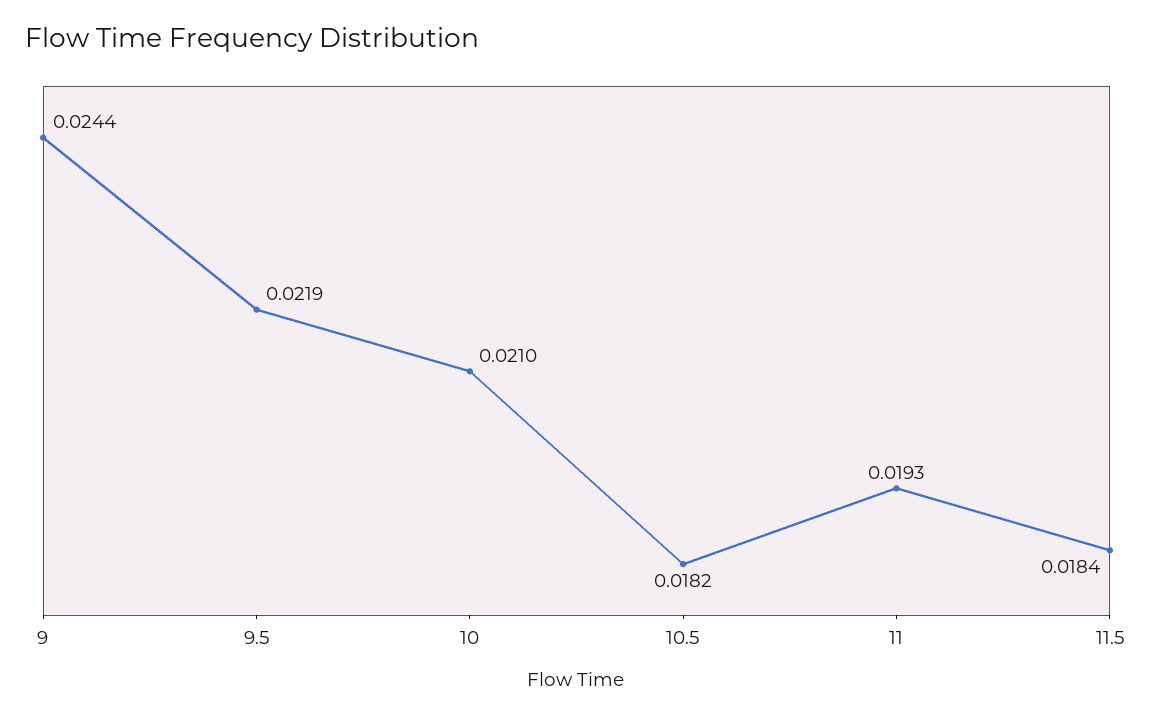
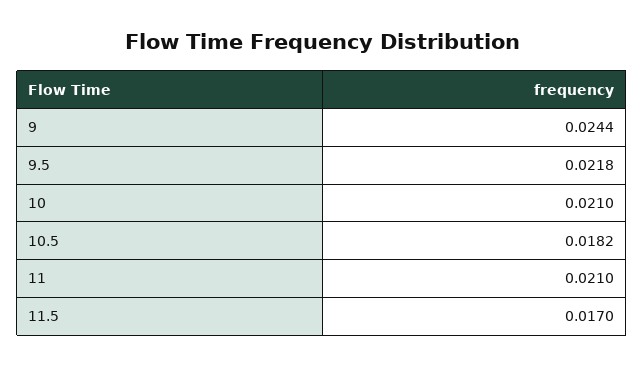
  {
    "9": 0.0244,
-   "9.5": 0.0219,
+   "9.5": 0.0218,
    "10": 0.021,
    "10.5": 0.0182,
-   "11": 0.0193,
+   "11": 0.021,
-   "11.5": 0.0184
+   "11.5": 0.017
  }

...

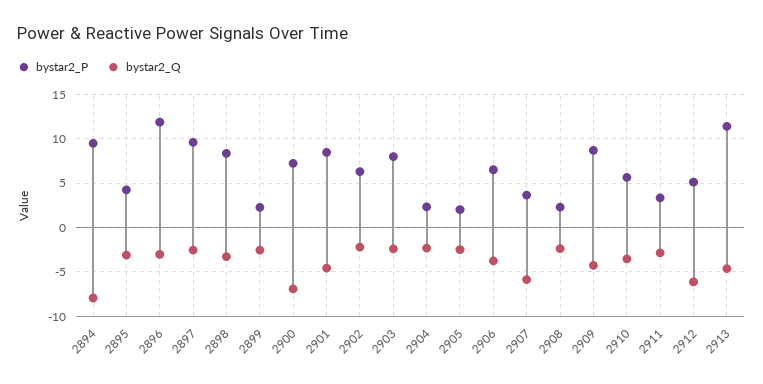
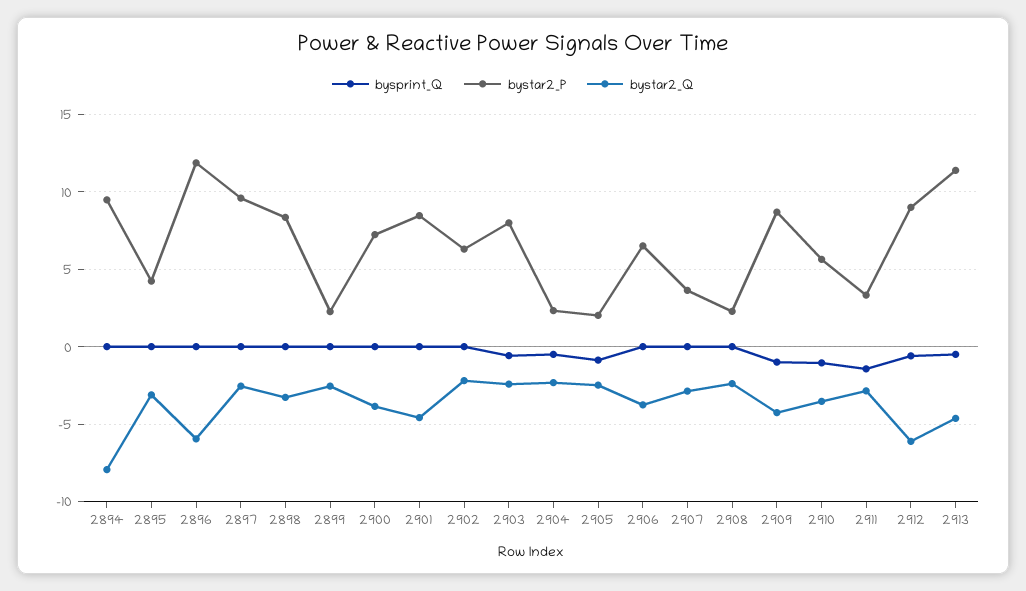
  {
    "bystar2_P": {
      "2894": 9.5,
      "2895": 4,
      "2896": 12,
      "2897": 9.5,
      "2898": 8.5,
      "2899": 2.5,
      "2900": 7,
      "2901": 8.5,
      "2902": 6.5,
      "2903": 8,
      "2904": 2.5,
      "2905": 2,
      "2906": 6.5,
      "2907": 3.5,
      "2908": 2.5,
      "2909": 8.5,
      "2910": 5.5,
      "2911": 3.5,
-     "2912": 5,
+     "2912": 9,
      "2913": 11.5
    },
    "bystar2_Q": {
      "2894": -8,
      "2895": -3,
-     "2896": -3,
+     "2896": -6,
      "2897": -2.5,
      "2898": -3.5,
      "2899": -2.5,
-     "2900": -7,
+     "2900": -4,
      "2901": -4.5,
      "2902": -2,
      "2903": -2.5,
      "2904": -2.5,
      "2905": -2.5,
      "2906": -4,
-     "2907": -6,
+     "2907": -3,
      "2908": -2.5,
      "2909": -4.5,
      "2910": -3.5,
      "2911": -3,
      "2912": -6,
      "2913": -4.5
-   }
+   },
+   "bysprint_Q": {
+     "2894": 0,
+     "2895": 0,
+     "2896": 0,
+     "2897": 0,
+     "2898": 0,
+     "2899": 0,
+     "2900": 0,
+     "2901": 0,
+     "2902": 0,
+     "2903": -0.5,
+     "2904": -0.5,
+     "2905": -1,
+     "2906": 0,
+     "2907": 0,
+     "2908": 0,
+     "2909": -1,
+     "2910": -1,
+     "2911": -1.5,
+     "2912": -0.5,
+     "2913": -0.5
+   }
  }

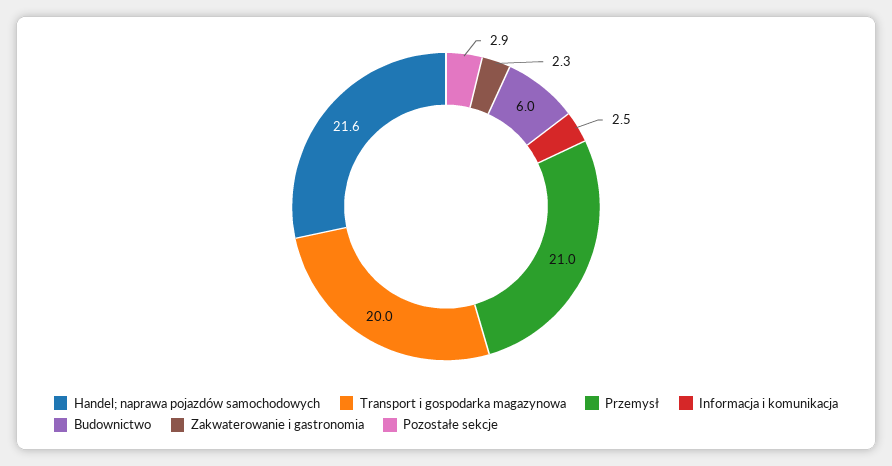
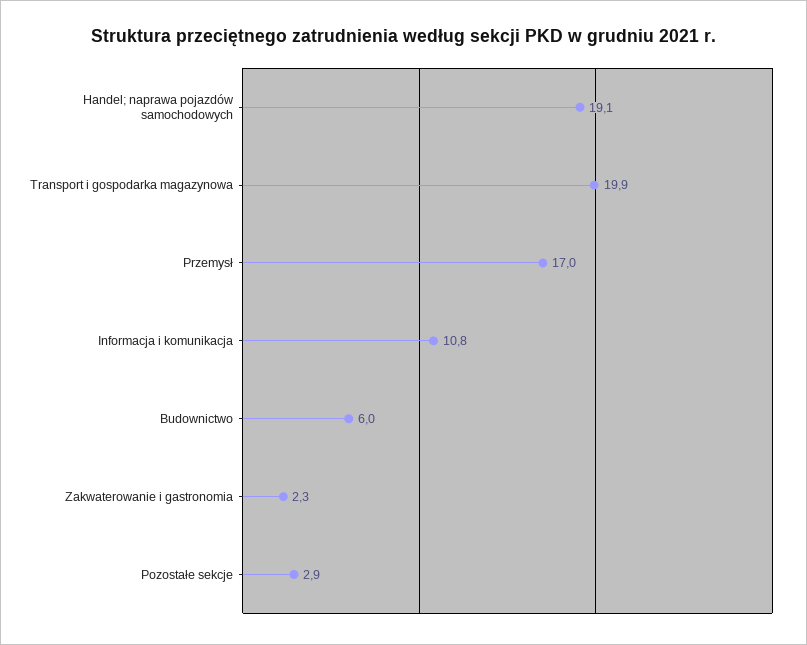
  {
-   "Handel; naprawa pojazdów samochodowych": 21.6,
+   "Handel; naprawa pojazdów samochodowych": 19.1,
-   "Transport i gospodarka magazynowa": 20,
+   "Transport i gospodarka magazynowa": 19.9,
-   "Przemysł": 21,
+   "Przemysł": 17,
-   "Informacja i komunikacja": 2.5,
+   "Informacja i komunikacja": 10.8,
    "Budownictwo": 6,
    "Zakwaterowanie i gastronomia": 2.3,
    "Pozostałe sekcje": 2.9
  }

--

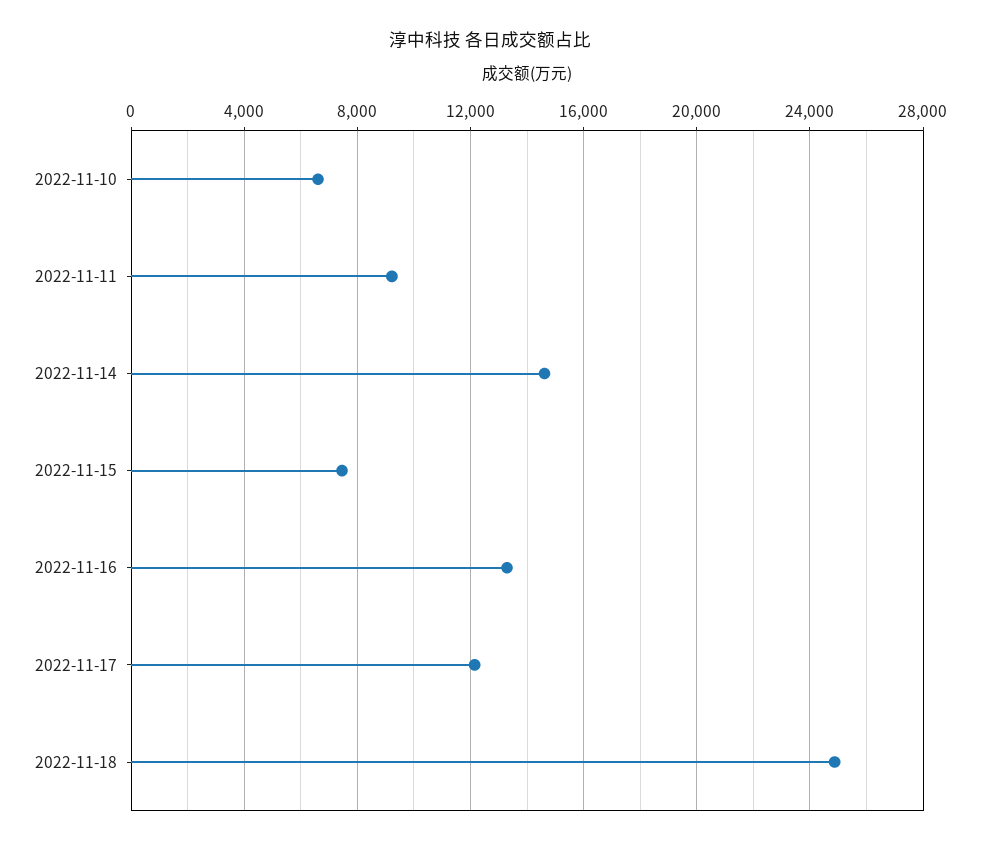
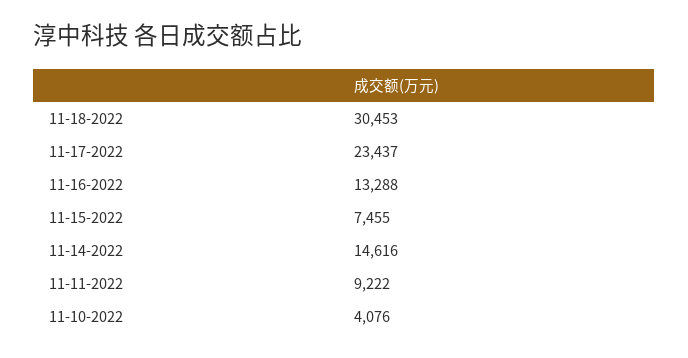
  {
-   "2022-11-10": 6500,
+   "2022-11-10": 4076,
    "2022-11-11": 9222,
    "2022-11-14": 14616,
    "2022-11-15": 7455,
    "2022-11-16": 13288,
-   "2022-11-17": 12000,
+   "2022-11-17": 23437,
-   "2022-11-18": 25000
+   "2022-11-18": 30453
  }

# What needs to be done:
Pull every line containing "Informacja" from the entries above and copy it.

# The completed task:
-   "Informacja i komunikacja": 2.5,
+   "Informacja i komunikacja": 10.8,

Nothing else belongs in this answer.